When she had said that about bathing, an ugly thought had come over him—together with a meaningless fear, strong as the fear of death; for it seemed to him that they were as two trees, torn up by the spring flood and adrift on a stream—and he was afraid the stream would part them asunder. At that fiery moment he seemed to have full knowledge of what it meant to possess her and what to lose her.

But what was the sense of thinking of such things, when all who had power and authority over them had ordained that they should be joined together? There was no man and no thing to part them. None the less, with a tremor of anxiety he felt his childish security shrivel up and vanish, the certainty that all the future days of his life were threaded for him like beads upon a string. He could not banish the thought that if Ingunn were taken from him, he knew nothing of the future. Somewhere deep down within him murmured the voice of a tempter: he must secure her, as the rude and simple serving-men secured the coarse womenfolk they had a mind to—and if anyone stretched out a hand toward her that was his, he would be wild, like the he-wolf showing his teeth as he stands over his prey; like the stallion rearing and snorting with rage to receive the bear and fight to the death for his mares, while they stand in a ring about the scared and quivering foals.
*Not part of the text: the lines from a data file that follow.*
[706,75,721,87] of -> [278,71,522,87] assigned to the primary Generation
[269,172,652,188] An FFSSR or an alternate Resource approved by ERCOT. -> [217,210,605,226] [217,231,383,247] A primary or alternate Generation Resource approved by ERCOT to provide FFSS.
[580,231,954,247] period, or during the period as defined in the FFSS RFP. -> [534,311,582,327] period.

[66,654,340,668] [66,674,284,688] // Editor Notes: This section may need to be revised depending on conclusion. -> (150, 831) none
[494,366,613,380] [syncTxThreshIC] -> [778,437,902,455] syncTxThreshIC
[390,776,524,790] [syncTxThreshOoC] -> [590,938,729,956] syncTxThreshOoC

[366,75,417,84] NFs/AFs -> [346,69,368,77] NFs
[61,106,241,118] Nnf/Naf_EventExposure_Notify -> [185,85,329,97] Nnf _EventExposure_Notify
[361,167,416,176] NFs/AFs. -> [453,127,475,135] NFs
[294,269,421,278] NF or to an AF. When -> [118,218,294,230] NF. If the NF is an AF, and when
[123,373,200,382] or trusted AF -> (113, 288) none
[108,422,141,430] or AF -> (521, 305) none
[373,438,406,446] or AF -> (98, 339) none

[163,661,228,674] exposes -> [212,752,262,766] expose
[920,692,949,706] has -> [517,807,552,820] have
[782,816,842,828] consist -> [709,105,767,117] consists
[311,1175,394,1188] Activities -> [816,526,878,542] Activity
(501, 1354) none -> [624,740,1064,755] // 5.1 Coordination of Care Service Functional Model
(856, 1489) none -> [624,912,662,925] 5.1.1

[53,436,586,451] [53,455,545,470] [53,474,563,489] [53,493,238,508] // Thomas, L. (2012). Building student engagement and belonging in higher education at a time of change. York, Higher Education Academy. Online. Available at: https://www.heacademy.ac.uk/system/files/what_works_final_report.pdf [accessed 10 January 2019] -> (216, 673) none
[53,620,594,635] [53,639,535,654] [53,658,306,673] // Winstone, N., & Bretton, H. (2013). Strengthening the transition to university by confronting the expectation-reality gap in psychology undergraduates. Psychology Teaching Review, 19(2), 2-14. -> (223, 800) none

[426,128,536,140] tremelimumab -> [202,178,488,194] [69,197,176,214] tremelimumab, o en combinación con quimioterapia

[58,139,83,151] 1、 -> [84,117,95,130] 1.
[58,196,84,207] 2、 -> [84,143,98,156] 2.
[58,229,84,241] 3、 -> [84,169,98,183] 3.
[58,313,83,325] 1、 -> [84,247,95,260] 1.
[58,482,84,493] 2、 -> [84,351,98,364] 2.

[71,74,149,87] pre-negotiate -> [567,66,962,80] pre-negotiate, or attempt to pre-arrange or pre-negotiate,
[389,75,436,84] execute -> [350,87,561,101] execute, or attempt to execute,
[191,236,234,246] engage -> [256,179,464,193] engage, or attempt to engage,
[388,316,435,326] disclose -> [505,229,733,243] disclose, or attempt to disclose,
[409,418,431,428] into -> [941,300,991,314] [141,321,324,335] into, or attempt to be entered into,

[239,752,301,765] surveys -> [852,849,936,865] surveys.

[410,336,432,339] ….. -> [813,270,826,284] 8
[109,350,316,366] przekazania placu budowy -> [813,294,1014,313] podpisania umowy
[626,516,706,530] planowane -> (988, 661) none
The boy lay motionless, staring himself dizzy and hot at the play of light in the gliding water, while he strove with these new thoughts—both what he knew and what he dimly guessed. When Ingunn gave a call just behind him, he started up as though waked from sleep.

“You were foolish not to care for a swim,” she said.

“Come now!” Olav jumped down to the beach and walked quickly before her. “We have stayed here far too long.”

After rowing awhile he grew calmer. It felt good to swing his body in steady strokes. The beat of the oars in the rowlocks, the wash of the water under the boat, lulled his agitation.

It was broiling hot now and the light from the sky and lake dazzled and hurt the eyes—the shores were bathed in heat haze. And when Olav had rowed for wellnigh two hours, it began to tell on him severely. The boat was heavy, and he had not thought how unpractised he was at rowing. This was not the same as poling and splashing about the tarn at home. He had to keep far out, for the shore wound in bays and inlets; at times he was afraid he might be clean out of his course. The town might lie hidden behind one of these headlands, invisible from the boat—perhaps he had already passed it. Olav saw now that he was in strange country; he remembered nothing from his last journey in these parts.

The sun burned his back; the palms of his hands were sore; and his legs were asleep, so long had he sat with his feet against the stretcher. But the back of his neck ached worst of all. The lake gleamed far around the tiny boat—it was a long way to land on every side. Now and again he felt he was rowing against a current. And there was scarce a craft to be seen that day, whether far out or close under the shore. Olav toiled at the oars, glum and morose, fearing he would never reach the town.

Ingunn sat in the stern of the boat facing the sun, so that her red kirtle was ablaze; her face under the shade of her velvet hood was flushed with the reflection. She had thrown Olav’s cloak about her, for the air on the water was chill to her, sitting still, she said; and then she had drawn the hood down to shade her eyes. It was a fine cloak of grey-green Flanders cloth with a cowl of black velvet—one of the things Olav had had from Hestviken. Ingunn had a well-dressed look in all the ample folds of her garments. She held one hand in the water—and Olav felt an envy of the senses; how good and cool it must be! The girl looked fresh and unweary; she sat and took her ease.

Then he pulled harder—all the harder for the pain he felt in hands and shoulders and in the small of his back; he clenched his teeth and rowed furiously a short space. It was a great deed he had undertaken for her sake, this rowing; and he knew, with pride and a melancholy sense of injury, that he would never have thanks for it: “there she sits playing with her hand over the side and never has a thought of my toiling.” The sweat poured off him, and his outgrown kirtle chafed worse and worse at the arm-holes. He had forgotten that it was his business that brought them; once more he pursed his lips, swept his arm across his red and sweaty face, and took a few more mighty pulls.

“Now I see the towers over the woods,” said Ingunn at last.

Olav turned and looked over his shoulder—it hurt his stiff neck past believing. Across the perfectly hopeless expanse of a fiord he saw the light stone towers of Christ Church above the trees on a point of land. Now he was so tired that he could have given up altogether.

He rounded the point, where the convent of preaching friars lay far out on raised foundations; it was a group of dark timber houses about a stave-church, with roofs of tarred shingles, one above another, dragon heads on the gables and gilt weathercocks above the ridge-turret, in which the mass bell hung.

Olav put in to the monks’ pier. He washed the worst of the sweat from him before he climbed up, stiff and spent. Ingunn was already at the convent gate talking with the lay brother who had charge of some labourers; they were bearing bales of goods down to a little trading craft.